Du solltest beim Landkreis fragen wer die Gräben bei Euch reinigt, meist sind dies private Unternehmen mit geeigneten Geräten. Es nützt Dir nichts wenn ein Abbruchunternehmen mit einem riesigen Bagger kommt der sich festfährt und mehr Schaden anrichtet als Nutzen bringt.

Bei uns in der Nähe (Hannover) gibt es einen Schmied der die Teichreinigung mit riesigen Schlammpumpen und eigenen Stromerzeuger anbietet. Dies ist meist die schonende Art einen Teich zu reinigen. Erkundige Dich beim örtlichen Landwirt oder Brunnenbauer die kennen meistens solche Unternehmer. 

Eine weitere Alternative wäre, den Teich mit einem Güllewagen vom Bauern auszupumpen. Die sind oft sehr hilfsbereit.

Ich empfehle Dir den Schlamm zu entfernen. Im Sommer bei hohen Temperaturen ist nur wenig Sauerstoff im Wasser gebunden, die Bakterien im Schlamm benötigen ebenfall den Sauerstoff um den Schlamm zu mineralisieren. Der Teich neigt zu einem übermäßigen Pflanzenbewuchs die Pflanzen produzieren am Tage Sauerstoff, aber in der Dunkelheit zehren sie vom Sauerstoff.

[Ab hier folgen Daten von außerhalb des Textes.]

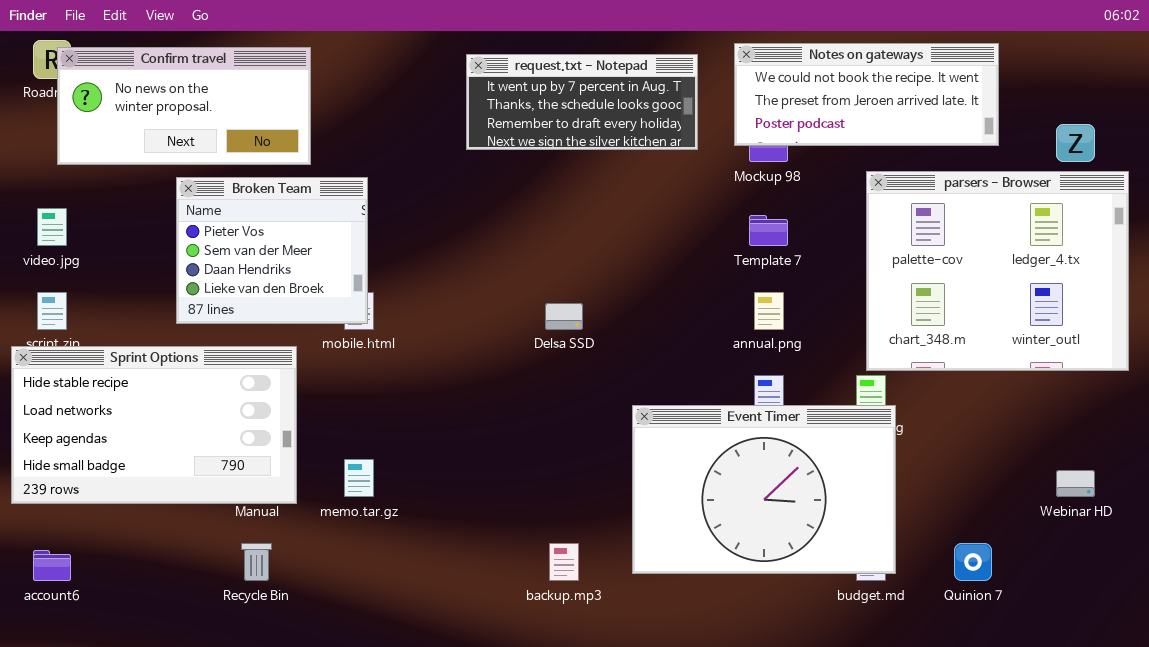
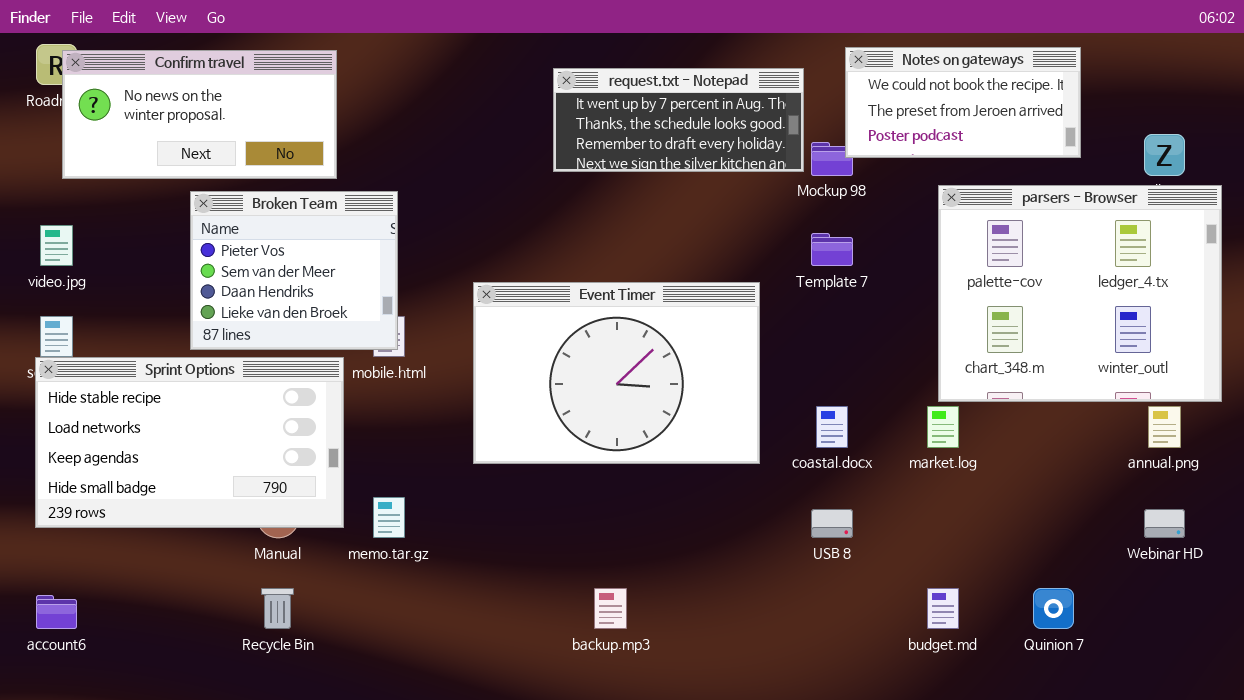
Notes on gateways: [734,43,999,146] -> [845,47,1081,158], resized
request.txt - Notepad: [466,54,698,150] -> [553,68,804,172], moved
annual.png: [754,292,784,330] -> [1148,406,1181,448], moved
Sprint Options: [11,346,297,504] -> [35,357,344,528], moved
Event Timer: [632,405,896,574] -> [473,282,760,464], moved

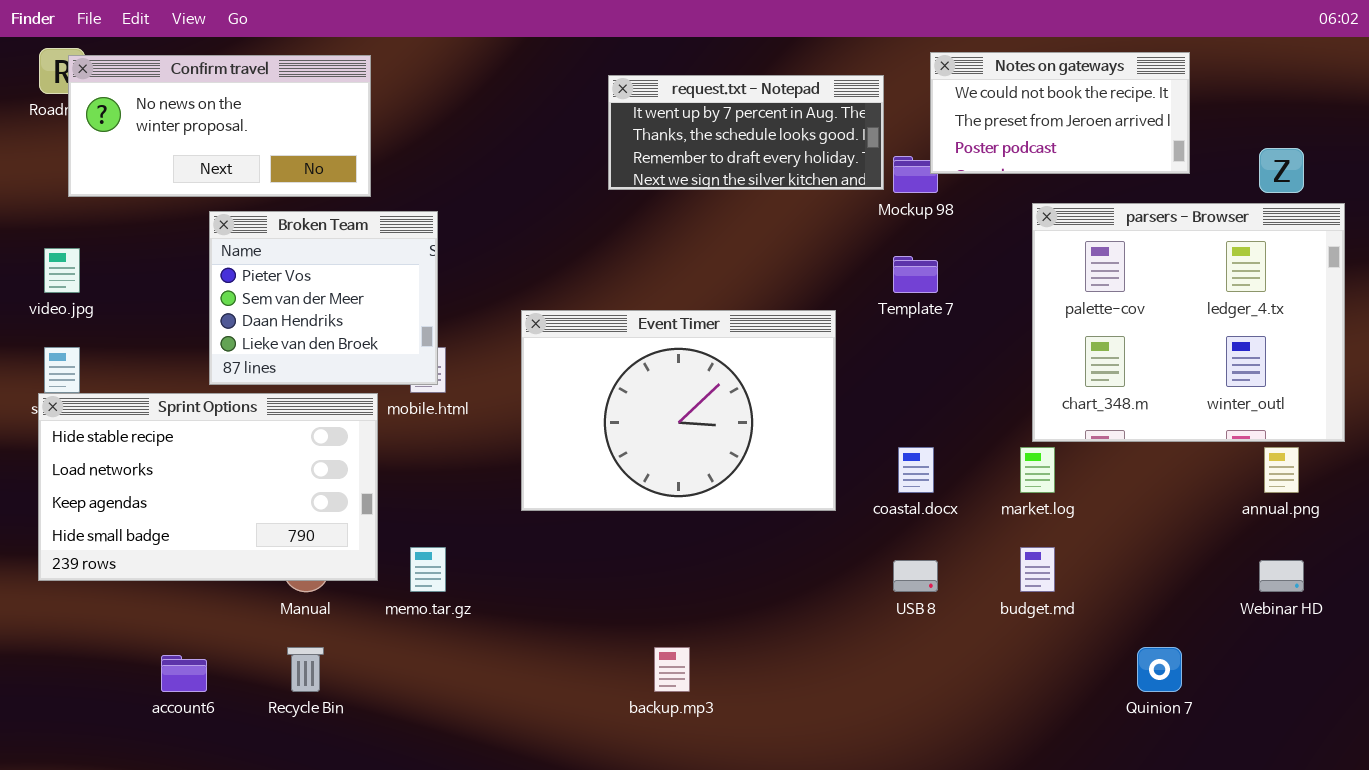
budget.md: [927,588,959,629] -> [1020,547,1055,592], moved
account6: [36,595,77,629] -> [161,655,207,692], moved

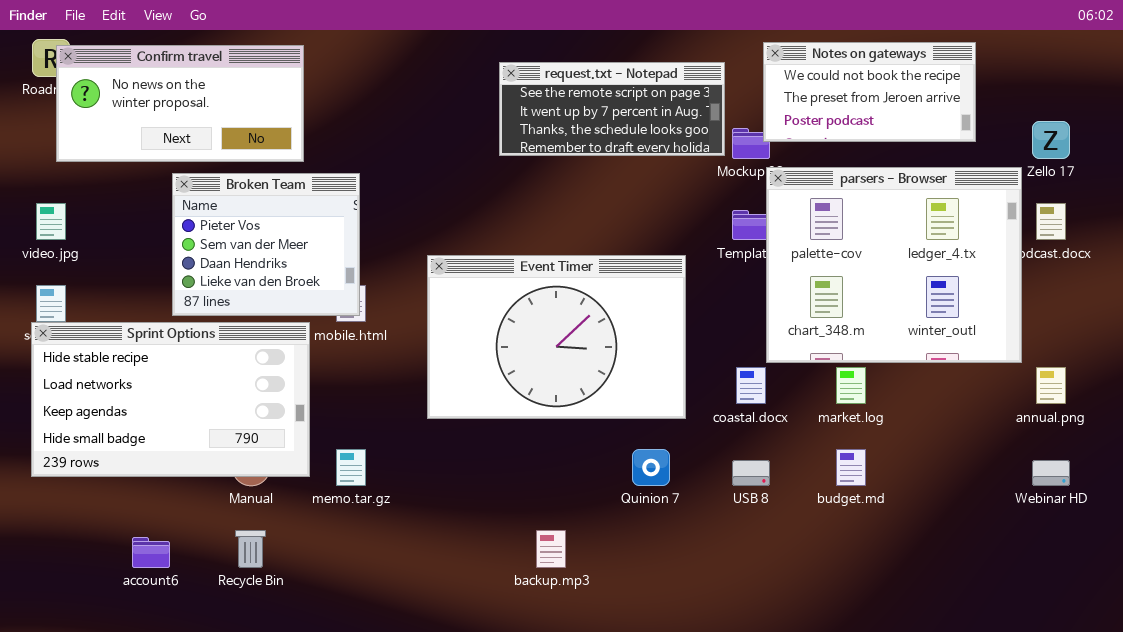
request.txt - Notepad: [608,75,884,190] -> [499,62,725,156], scrolled up 1 row
parsers - Browser: [1032,203,1345,442] -> [766,167,1022,363], moved
Quinion 7: [1137,647,1182,692] -> [632,449,670,486], moved

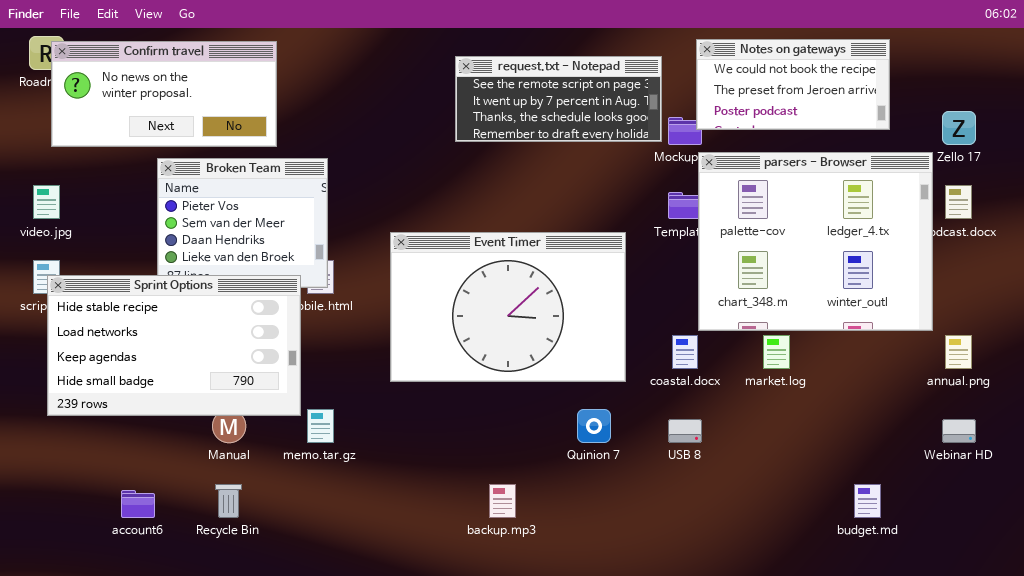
Sprint Options: [31,322,310,477] -> [47,275,301,416], moved
budget.md: [836,449,866,486] -> [854,484,881,518], moved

Nun kann es passieren bei der geringen Frischwasserzufuhr im Teich zu wenig Sauerstoff enthalten ist und alle Fische sterben an Sauerstoffmangel. Dies geschieht oft in warmen Sommernächten von einem Tag auf den anderen. 

Das dass Wasser im Untergrund versickert kann ich mir eigentlich nicht vorstellen. Ich denke an Ratten die den Damm durchlöchert haben, oder kann es möglich sein das die Höhe des Grundwasserspiegels erreicht ist und kein Wasser nachdrücken kann?

Mit freundlichen Grüßen
Kisters


----------



## Wasdenn? (21. Oktober 2008)

*AW: Teichböschung/Damm*

mahlzeit!

danke für eure antworten und tips.

zunächst: der preis von 2-4 tausend hört sich nach viel an und ist wohl tatsächlich überzogen. auch hab ich keine direkte zufahrt, der bagger müsste einen relativ steilen und feuchten hang beim nachbarn runter. vermutlich sind die schäden zu hoch im verhältnis zum nutzen.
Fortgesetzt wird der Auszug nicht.